[자료 발췌]
----

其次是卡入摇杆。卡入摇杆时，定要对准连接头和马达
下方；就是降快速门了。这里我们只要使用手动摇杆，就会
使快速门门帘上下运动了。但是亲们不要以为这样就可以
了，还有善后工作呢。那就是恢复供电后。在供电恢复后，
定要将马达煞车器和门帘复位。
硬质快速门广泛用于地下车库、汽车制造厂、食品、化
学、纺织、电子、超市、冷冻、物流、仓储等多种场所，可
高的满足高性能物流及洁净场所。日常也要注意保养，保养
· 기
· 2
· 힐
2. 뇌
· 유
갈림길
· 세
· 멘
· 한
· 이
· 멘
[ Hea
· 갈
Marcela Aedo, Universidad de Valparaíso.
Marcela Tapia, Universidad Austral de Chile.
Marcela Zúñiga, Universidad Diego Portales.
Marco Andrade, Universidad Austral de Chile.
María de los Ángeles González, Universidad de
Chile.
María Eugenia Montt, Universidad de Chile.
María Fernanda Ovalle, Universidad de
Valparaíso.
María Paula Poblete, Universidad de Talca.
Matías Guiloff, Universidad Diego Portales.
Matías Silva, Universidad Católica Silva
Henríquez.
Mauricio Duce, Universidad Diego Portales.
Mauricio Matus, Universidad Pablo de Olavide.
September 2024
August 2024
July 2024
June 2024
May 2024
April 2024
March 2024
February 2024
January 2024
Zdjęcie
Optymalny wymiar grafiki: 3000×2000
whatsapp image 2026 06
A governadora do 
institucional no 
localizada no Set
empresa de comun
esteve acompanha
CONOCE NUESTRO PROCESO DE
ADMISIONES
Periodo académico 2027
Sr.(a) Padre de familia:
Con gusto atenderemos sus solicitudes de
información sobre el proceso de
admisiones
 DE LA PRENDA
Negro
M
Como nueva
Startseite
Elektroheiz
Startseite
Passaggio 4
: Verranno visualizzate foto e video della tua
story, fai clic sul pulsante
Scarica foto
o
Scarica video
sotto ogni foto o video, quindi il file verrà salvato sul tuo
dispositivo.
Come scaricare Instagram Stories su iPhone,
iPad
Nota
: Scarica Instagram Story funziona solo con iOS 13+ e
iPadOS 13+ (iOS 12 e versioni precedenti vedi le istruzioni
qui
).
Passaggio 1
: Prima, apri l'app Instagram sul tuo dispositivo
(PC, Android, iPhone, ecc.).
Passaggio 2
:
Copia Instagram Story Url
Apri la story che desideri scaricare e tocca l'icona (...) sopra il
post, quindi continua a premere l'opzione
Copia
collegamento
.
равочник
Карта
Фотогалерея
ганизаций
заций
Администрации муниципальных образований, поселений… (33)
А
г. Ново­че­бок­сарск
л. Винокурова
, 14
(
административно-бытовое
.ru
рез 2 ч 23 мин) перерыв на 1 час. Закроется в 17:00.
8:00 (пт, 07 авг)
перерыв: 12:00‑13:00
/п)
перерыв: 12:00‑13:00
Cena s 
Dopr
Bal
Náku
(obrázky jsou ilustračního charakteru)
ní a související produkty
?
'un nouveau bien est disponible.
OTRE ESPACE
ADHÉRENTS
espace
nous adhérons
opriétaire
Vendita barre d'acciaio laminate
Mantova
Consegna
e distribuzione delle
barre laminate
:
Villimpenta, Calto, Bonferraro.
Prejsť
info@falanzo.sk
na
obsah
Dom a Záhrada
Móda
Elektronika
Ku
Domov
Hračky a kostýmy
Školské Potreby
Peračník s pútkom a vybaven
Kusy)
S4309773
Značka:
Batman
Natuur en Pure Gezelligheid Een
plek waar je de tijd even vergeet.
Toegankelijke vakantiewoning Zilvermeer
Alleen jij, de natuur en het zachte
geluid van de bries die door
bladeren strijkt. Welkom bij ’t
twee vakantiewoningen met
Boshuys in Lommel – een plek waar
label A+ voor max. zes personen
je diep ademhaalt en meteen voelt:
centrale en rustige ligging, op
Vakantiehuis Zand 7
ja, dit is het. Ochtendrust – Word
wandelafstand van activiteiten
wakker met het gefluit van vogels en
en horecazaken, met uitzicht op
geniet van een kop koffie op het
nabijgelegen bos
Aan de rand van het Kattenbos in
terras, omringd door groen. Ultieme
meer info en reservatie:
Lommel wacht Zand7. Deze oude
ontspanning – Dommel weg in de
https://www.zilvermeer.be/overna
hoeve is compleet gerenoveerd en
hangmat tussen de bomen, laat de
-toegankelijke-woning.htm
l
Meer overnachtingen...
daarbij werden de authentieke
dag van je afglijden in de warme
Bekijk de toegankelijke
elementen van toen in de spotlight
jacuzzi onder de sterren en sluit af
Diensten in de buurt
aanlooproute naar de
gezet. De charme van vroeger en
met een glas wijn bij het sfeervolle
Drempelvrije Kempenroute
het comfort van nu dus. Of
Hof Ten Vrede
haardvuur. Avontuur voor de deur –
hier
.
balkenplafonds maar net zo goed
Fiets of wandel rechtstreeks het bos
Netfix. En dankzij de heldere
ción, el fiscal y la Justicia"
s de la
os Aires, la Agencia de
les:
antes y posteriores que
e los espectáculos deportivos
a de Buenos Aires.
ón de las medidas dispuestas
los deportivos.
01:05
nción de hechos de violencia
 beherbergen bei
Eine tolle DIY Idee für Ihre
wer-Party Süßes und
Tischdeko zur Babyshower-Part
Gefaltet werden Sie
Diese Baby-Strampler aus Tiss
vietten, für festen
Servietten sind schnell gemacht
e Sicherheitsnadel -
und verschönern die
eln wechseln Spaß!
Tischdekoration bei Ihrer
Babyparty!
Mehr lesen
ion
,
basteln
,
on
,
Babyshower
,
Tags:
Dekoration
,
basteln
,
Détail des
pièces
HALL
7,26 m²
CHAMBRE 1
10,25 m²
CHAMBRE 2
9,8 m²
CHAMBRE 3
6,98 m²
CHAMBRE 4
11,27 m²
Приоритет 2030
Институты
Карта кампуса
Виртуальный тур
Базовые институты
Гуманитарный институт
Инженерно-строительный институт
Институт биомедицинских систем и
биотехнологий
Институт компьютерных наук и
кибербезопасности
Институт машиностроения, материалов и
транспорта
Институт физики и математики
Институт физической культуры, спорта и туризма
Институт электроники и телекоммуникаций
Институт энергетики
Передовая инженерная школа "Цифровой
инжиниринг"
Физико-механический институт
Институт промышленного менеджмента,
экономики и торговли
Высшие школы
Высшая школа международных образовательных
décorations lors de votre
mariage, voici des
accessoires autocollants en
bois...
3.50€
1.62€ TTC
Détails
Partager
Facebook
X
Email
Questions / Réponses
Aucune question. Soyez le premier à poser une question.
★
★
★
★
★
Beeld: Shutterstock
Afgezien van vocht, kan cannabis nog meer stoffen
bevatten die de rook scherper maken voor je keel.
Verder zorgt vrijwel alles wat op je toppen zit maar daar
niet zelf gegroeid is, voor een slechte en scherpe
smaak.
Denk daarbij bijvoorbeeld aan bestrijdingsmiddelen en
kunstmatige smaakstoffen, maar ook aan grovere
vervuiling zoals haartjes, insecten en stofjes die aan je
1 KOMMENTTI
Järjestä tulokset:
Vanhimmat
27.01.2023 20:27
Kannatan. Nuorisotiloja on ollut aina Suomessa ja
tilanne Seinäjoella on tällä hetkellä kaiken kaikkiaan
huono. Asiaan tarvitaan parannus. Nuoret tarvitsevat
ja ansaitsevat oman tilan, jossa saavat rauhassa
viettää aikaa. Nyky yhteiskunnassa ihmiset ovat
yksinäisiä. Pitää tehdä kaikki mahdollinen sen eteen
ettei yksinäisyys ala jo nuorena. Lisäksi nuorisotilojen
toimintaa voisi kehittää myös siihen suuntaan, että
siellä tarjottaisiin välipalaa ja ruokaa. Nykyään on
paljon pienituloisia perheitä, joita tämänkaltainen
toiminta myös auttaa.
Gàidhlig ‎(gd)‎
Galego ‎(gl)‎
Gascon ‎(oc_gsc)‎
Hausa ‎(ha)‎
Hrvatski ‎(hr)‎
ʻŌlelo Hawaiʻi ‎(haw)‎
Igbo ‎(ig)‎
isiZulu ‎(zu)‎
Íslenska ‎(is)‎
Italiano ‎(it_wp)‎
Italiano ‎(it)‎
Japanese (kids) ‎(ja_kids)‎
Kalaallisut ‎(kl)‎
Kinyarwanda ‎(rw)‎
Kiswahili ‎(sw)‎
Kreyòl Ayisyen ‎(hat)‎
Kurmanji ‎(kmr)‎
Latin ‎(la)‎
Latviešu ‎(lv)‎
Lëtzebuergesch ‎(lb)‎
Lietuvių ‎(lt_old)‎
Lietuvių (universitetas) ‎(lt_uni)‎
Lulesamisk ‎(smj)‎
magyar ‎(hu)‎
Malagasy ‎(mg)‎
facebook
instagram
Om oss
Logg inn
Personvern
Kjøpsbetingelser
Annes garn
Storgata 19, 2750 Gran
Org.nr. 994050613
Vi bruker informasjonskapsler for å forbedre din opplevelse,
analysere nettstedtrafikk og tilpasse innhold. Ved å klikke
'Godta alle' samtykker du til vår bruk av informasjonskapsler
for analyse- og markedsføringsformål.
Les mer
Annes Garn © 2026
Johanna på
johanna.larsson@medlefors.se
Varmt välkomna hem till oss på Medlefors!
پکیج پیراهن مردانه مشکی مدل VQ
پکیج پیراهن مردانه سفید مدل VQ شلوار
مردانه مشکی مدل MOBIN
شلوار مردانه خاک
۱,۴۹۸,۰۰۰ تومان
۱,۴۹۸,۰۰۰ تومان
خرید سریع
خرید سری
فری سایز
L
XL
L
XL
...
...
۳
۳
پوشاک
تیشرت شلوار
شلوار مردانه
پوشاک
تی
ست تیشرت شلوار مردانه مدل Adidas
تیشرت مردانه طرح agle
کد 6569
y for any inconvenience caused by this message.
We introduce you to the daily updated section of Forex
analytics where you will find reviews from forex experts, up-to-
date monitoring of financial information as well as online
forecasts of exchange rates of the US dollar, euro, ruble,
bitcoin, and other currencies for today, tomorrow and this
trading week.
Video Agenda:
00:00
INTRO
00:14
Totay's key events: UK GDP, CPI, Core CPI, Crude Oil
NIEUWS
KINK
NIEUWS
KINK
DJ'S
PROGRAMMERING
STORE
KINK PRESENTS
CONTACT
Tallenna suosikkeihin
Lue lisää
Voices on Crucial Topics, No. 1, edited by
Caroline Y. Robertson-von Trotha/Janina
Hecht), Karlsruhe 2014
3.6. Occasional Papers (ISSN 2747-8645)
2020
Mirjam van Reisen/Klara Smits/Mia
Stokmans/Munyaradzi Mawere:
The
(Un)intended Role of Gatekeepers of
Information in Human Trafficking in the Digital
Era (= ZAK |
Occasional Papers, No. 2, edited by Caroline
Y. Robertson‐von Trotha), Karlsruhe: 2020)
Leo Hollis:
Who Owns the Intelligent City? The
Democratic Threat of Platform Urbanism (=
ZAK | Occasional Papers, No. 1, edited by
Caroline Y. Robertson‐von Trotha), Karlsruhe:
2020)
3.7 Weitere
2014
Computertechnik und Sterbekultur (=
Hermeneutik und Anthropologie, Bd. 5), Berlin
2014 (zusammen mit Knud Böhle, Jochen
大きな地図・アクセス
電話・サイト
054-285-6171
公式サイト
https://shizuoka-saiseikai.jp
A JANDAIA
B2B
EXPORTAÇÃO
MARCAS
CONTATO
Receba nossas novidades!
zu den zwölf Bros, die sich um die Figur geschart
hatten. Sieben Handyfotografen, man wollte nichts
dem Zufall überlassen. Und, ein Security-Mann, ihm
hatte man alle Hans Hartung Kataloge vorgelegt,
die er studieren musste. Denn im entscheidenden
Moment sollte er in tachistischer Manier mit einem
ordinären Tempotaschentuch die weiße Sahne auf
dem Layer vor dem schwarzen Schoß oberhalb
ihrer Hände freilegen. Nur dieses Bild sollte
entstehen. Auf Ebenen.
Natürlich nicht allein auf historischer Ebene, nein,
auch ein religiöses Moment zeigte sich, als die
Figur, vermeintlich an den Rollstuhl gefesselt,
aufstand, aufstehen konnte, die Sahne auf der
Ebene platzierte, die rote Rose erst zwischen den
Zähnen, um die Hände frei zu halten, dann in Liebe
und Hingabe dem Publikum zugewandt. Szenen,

----

#### 연습 문제
위 자료의 첫 줄부터 "empresa de comun"가 들어 있는 줄까지, 양 끝 줄을 포함한 모든 줄을 한 줄당 문자열 하나로 된 JSON 리스트로 나타내세요. 빈 줄은 넣지 마세요.

#### 답안
[
  "其次是卡入摇杆。卡入摇杆时，定要对准连接头和马达",
  "下方；就是降快速门了。这里我们只要使用手动摇杆，就会",
  "使快速门门帘上下运动了。但是亲们不要以为这样就可以",
  "了，还有善后工作呢。那就是恢复供电后。在供电恢复后，",
  "定要将马达煞车器和门帘复位。",
  "硬质快速门广泛用于地下车库、汽车制造厂、食品、化",
  "学、纺织、电子、超市、冷冻、物流、仓储等多种场所，可",
  "高的满足高性能物流及洁净场所。日常也要注意保养，保养",
  "· 기",
  "· 2",
  "· 힐",
  "2. 뇌",
  "· 유",
  "갈림길",
  "· 세",
  "· 멘",
  "· 한",
  "· 이",
  "· 멘",
  "[ Hea",
  "· 갈",
  "Marcela Aedo, Universidad de Valparaíso.",
  "Marcela Tapia, Universidad Austral de Chile.",
  "Marcela Zúñiga, Universidad Diego Portales.",
  "Marco Andrade, Universidad Austral de Chile.",
  "María de los Ángeles González, Universidad de",
  "Chile.",
  "María Eugenia Montt, Universidad de Chile.",
  "María Fernanda Ovalle, Universidad de",
  "Valparaíso.",
  "María Paula Poblete, Universidad de Talca.",
  "Matías Guiloff, Universidad Diego Portales.",
  "Matías Silva, Universidad Católica Silva",
  "Henríquez.",
  "Mauricio Duce, Universidad Diego Portales.",
  "Mauricio Matus, Universidad Pablo de Olavide.",
  "September 2024",
  "August 2024",
  "July 2024",
  "June 2024",
  "May 2024",
  "April 2024",
  "March 2024",
  "February 2024",
  "January 2024",
  "Zdjęcie",
  "Optymalny wymiar grafiki: 3000×2000",
  "whatsapp image 2026 06",
  "A governadora do ",
  "institucional no ",
  "localizada no Set",
  "empresa de comun"
]